Salient to Investors:

50% of surveyed economists say non-performing local-government and corporate debt will significantly impact China’s credit and economic growth, and expect China to deal with bad loans at local governments in the next 18 months by expanding the muni-bond market and letting localities refinance with direct bond sales.

JPMorgan Chase says avoiding a growth collapse like Japan in the 1990s hinges on China’s ability to reduce debt and shift policy. JPM says China’s credit-to-GDP ratio rose to 187 percent in 2012 from 105 percent in 2000, versus Japan’s rise to 176 percent in 1990 from 127 percent in 1980: while mitigating factors like the increase in debt being mainly held by domestic investors and a national savings rate of more than 50 percent of GDP also existed in Japan in the late 1980s.

Yao Wei at Societe Generale said China’s debt ratio is absolutely dangerous and sees a high risk it will have significant downside pressure on Chinese growth in the next few years.

Goldman Sachs said China’s debt-to-GDP ratio has increased by 56 percent in the 5 years through 2012, versus an advance of 66 percent in Thailand and 40 percent in Malaysia in the 5 years before the Asian crisis of 1997-98.

Nomura said earlier in 2013 that the increase in debt in China of 34 percent in the 5 years through 2012 shows increasing risks of a financial crisis because debt in Japan, Europe, and the US increased by 30 percent of GDP in the 5 years before crises – the “5-30” rule.

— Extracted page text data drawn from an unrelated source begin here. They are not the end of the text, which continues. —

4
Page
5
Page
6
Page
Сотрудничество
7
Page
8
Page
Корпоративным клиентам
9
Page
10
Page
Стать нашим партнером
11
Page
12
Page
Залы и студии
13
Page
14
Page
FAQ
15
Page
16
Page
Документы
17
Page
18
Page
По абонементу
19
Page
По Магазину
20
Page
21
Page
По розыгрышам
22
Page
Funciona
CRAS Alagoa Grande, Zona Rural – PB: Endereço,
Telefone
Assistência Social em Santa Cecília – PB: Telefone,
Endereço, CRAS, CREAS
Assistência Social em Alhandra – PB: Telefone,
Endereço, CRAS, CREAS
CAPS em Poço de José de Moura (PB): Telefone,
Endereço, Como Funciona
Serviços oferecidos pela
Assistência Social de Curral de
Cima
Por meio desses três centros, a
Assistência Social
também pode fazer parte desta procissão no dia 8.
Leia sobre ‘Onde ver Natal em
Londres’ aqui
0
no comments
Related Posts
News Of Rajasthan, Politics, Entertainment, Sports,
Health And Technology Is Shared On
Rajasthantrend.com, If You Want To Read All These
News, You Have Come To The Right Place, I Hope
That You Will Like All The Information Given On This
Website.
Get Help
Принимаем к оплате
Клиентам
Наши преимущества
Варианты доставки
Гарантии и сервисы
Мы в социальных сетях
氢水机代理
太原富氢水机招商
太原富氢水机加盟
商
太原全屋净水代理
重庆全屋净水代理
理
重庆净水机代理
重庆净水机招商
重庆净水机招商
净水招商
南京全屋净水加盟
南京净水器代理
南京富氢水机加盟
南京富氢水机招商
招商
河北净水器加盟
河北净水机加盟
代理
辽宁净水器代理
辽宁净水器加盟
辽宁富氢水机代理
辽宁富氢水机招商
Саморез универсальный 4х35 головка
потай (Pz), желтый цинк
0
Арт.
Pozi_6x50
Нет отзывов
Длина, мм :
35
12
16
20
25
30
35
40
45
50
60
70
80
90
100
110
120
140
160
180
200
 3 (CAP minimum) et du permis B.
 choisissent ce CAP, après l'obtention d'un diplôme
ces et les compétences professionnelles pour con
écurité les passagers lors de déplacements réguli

Murtaza Syed at the IMF said China’s debt per capita GDP is one of the highest in the world, but comparisons with Japan are misplaced because Japan also had property and stock bubbles that burst. Syed said China is still at a relatively early stage of its development, and with the right reforms can enjoy many years of still relatively strong growth.

Hu Yifan at Haitong Intl Securities said Detroit’s bankruptcy filing sounded alarms for many local Chinese governments, but said the situation is not as scary if you consider the size of state-owned assets of 100 trillion yuan, or almost double GDP.

Ding Shuang at Citigroup said China’s problems won’t be resolved easily because they have never had them of this scale and sophistication.